Prometheus, the AI startup co-led by Jeff Bezos, has raised $12 billion in a funding round that values the company at $41 billion. Investors include JPMorgan Chase, Goldman Sachs, BlackRock, DST Global, and Arch Venture Partners, alongside Bezos himself. Total funding now exceeds $18 billion.

The company is building what Bezos calls an “artificial general engineer,” AI tools designed to accelerate the process from design to manufacturing for physical products. Target industries include computing, aerospace, automotive, advanced manufacturing, and drug discovery. Prometheus currently has about 150 employees.

Bezos co-leads the company with Vik Bajaj, a Stanford medical school professor who previously co-founded Alphabet’s Verily health research lab.

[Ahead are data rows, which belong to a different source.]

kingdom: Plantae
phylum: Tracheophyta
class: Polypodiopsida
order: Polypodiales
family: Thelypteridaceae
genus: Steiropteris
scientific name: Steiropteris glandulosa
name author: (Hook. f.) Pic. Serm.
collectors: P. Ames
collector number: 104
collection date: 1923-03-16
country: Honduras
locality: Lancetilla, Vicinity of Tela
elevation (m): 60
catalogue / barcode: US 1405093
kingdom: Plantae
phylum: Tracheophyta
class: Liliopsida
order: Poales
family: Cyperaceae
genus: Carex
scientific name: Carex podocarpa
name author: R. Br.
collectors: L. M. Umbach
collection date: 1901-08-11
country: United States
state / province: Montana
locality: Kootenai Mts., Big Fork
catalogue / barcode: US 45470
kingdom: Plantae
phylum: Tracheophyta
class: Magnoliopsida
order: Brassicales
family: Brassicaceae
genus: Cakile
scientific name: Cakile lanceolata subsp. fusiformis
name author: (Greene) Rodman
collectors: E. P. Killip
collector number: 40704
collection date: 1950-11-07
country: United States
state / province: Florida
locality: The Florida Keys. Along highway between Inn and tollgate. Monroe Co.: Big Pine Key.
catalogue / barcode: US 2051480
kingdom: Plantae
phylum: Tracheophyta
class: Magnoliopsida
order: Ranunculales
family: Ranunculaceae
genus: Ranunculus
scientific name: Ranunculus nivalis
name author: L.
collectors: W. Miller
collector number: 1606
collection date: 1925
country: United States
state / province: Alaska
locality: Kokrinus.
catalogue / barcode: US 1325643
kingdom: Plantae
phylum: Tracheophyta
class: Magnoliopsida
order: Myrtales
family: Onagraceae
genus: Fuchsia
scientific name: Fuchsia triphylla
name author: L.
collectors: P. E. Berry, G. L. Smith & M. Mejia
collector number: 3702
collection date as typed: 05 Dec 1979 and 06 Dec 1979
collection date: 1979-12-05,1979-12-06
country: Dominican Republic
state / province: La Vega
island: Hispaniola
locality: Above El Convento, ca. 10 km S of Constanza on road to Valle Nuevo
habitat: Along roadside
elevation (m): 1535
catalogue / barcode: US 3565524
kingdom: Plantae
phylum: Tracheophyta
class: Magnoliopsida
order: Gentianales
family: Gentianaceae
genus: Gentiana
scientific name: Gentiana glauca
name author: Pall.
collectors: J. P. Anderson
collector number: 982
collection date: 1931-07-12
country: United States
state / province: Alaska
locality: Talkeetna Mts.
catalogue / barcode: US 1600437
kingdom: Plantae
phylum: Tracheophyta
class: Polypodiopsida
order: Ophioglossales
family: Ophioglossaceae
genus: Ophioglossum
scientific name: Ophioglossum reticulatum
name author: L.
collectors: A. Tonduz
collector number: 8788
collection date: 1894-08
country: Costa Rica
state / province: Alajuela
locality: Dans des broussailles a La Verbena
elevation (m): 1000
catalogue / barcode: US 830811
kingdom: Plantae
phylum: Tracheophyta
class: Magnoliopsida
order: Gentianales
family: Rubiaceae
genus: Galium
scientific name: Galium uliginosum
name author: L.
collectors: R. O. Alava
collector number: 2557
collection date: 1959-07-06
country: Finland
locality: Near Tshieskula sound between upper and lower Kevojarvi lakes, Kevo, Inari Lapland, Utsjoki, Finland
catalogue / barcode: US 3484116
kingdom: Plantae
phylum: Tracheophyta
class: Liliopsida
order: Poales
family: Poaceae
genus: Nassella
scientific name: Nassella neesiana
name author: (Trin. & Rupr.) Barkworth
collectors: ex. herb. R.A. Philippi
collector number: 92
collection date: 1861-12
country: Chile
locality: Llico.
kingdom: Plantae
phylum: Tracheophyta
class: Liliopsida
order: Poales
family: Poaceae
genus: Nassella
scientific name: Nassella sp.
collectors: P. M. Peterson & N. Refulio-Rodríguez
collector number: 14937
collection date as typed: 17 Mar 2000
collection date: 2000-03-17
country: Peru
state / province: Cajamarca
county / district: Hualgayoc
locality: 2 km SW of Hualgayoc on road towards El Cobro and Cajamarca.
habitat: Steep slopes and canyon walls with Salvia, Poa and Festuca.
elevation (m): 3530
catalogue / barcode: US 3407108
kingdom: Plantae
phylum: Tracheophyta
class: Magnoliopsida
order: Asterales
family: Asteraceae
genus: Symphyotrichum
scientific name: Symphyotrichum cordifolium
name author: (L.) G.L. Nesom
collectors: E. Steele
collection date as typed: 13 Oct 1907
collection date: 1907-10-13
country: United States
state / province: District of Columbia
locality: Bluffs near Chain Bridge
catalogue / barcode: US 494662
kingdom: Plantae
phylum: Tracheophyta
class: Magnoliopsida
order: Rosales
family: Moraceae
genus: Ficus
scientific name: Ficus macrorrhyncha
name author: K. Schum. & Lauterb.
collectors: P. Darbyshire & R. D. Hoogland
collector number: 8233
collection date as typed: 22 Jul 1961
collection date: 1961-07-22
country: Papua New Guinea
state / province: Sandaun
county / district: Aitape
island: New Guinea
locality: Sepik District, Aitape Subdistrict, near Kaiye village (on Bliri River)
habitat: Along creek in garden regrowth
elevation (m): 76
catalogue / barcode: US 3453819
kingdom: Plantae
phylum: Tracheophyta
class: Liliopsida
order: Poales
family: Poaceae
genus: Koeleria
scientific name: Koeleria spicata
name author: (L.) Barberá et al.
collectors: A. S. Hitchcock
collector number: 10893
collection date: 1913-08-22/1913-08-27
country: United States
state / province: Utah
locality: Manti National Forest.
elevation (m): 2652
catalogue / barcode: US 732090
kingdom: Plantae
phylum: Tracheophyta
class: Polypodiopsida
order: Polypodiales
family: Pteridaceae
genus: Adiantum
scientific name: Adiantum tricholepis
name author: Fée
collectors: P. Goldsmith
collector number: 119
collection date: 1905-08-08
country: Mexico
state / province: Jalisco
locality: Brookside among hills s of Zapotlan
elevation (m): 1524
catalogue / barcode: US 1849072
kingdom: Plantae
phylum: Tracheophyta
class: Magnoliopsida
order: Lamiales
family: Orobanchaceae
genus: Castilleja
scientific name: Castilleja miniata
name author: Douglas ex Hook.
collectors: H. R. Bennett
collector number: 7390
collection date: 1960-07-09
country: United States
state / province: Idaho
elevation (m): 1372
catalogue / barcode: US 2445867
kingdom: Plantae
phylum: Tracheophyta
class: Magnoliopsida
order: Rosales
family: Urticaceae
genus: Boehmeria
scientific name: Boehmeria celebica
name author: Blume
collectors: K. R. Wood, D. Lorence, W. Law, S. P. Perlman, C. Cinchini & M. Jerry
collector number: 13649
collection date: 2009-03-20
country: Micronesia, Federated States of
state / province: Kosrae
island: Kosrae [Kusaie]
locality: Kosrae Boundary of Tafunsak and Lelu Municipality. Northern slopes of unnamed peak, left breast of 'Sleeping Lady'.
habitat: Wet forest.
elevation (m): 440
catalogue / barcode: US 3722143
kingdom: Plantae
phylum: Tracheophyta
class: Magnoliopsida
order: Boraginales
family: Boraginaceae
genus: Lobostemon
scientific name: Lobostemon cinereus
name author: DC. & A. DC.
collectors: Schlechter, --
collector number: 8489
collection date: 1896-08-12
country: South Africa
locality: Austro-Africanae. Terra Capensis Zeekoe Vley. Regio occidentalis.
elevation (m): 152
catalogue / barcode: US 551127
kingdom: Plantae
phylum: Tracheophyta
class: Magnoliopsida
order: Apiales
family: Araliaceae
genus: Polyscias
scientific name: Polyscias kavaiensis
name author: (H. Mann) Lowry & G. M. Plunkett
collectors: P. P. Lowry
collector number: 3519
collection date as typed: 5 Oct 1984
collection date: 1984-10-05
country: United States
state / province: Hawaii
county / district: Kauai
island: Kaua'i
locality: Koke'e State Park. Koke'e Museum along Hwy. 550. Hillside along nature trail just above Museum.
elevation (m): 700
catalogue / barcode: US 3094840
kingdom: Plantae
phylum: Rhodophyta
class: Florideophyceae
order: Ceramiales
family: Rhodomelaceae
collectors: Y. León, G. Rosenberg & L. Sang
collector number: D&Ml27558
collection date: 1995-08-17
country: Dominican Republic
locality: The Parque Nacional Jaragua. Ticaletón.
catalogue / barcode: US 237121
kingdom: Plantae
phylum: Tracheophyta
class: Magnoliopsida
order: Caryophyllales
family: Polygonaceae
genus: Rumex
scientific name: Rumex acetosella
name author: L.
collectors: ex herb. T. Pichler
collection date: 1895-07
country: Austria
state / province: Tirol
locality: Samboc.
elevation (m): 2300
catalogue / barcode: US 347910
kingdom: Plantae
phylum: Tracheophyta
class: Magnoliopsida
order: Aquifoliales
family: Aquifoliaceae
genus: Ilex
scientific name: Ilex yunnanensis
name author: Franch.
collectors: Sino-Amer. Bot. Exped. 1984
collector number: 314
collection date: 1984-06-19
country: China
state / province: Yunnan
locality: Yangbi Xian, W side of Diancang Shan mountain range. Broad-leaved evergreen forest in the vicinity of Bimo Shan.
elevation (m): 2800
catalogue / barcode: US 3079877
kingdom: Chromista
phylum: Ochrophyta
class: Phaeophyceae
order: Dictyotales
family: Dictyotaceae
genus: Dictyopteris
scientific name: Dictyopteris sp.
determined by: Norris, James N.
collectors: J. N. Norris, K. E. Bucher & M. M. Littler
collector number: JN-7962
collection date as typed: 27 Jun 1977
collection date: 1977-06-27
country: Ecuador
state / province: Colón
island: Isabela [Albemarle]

Bezos started as a founding investor in late 2024 but became so involved he took an operational role. “I became so impressed by what was happening and the potential that I decided I couldn’t sit on the sidelines and I needed to jump in with both feet,” he told CNBC.

This is Bezos’s first operational role in a technology company since stepping down as Amazon CEO in 2021. Prometheus launched in November 2025 with $6.2 billion in initial funding. The earlier reporting valued the round at $38 billion. The final close came in at $41 billion, a 7.9% markup from the figure reported in April.

The company’s pitch is “physical AI,” models trained on real-world experimental data, robotics interactions, and engineering workflows rather than just text and images. Where most AI companies focus on language or code, Prometheus is targeting the hard science of making things, from bridges to chips. The approach is designed to understand the laws of physics, not just patterns in data.

Prometheus has also sought to raise tens of billions more for a holding company that plans to acquire firms it sees as benefiting from the technologies the lab is developing. That would make it not just a startup but a conglomerate, one that develops the AI and then buys the companies that use it.

Bezos’s broader AI portfolio now spans robotics firms Physical Intelligence and Nvidia-backed Generalist AI, plus his continuing role as Amazon’s executive chair. With Prometheus, he is betting that AI’s biggest value is not in chatbots or code generation but in accelerating the engineering of physical objects, the domain where the physical AI race is attracting its largest cheques.